The Approach & Solution

The analyses were performed using Python, with each research question handled by a separate script. At this stage, the project serves as an introduction to data analysis. More permanent solutions can be discussed later. Reading, cleaning, and visualizing the data were all done using Python and its associated packages. Data visualization was handled using the Seaborn library1, which is an add-on for Python. For the quarterly sales visualizations, I chose a faceted grid2 with bar charts to display multiple categories at once while maintaining readability. I used a similar approach for the cocktail sales, but applied it to a time series instead.

overall sales
Overall sales per category in the first quarter of 2022
cocktail sales
Sales of cocktails in 2021

The Market Basket Analysis was performed using the MLxtend library3, which implements the apriori algorithm4 in Python. This analysis processes all receipts and returns association rules that show which items are frequently bought together. It also provides an estimate of how likely products are to be purchased within the same transaction. Observations like these can help identify key products or inform product placement decisions. The most prominent association rules are shown below.

Association Rule Support Confidence Lift
Cappuccino ⇒ Pastry 0.088 0.240 1.271
Pastry ⇒ Cappuccino 0.088 0.467 1.271
Coffee ⇒ Pastry 0.056 0.238 1.259
Pastry ⇒ Coffee 0.056 0.296 1.259
Coffee ⇒ Cappuccino 0.087 0.372 1.014
Cappuccino ⇒ Coffee 0.087 0.238 1.014

The Results

Once the analyses were completed, the results were presented to the client in a printed report and an on-site presentation. Large versions of the graphs were also delivered as separate files. Knowing which products sell well helps the client make better business decisions. This provides insight into bestsellers and the performance of seasonal items such as cocktails. The Market Basket Analysis shows that sales of pastries, cappuccino, and coffee are related. Lift values greater than 1 indicate a relationship between the products on either side of the arrow. The Support value represents the percentage of transactions that include a specific combination. For each combination, the Confidence score differs between mirrored rules. This value represents the proportion of transactions containing product X that also contain product Y, and can be used as an estimator. In this case, customers often buy cappuccino or coffee together with a pastry. When looking at the Confidence values, someone purchasing a pastry is more likely to also buy cappuccino or coffee than the other way around.
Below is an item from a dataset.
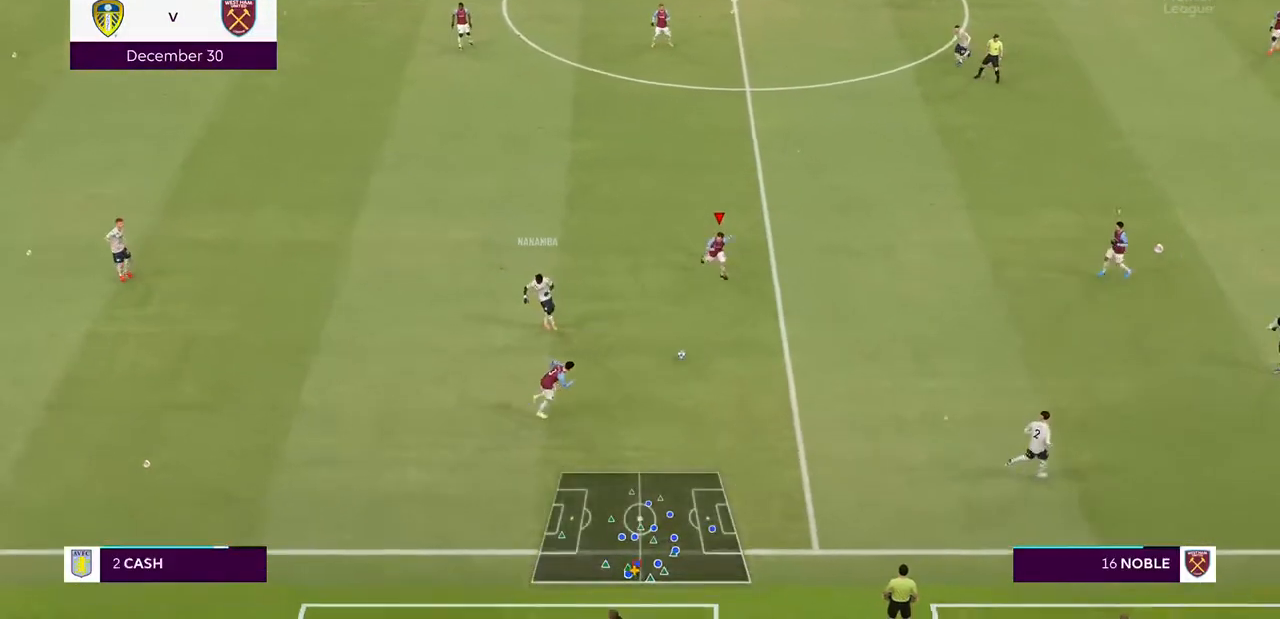
{"dt_ms": 500, "buttons": ["R2"], "left_stick": "down-right", "right_stick": "center", "events": [[133, "L1", "down"], [200, "left_stick", "down-right"], [367, "L1", "up"]]}
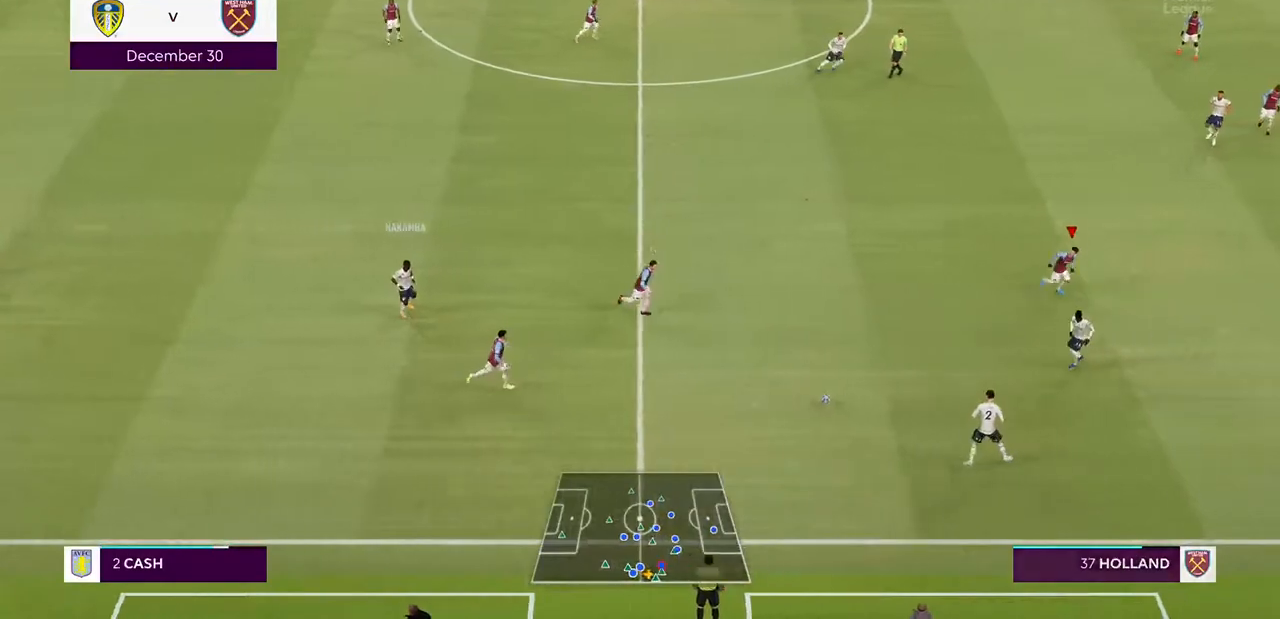
{"dt_ms": 500, "buttons": ["L2", "R2"], "left_stick": "down", "right_stick": "center", "events": [[433, "L2", "down"], [500, "left_stick", "down"]]}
These rules are valuable because they describe patterns in how customers actually behave when making purchases. This kind of insight can be applied directly in practice:

  • Product placement: By placing pastries close to the coffee machine or promoting them together, the café can encourage bundled purchases.
  • Menu design: Highlighting combinations in the menu (e.g., “Coffee & Pastry Special”) can capitalize on natural buying behavior.
  • Inventory planning: Knowing which items are often sold together helps with stock management and reduces the risk of running out of popular combinations.
  • Upselling opportunities: Staff can be trained to recommend coffee when a pastry is ordered, or vice versa, making sales strategies data-driven rather than guesswork.
Association rules don’t just confirm what might already be suspected—they quantify it. They show how strong the relationships really are and provide clear metrics (support, confidence, lift) that help decide which strategies are worth implementing.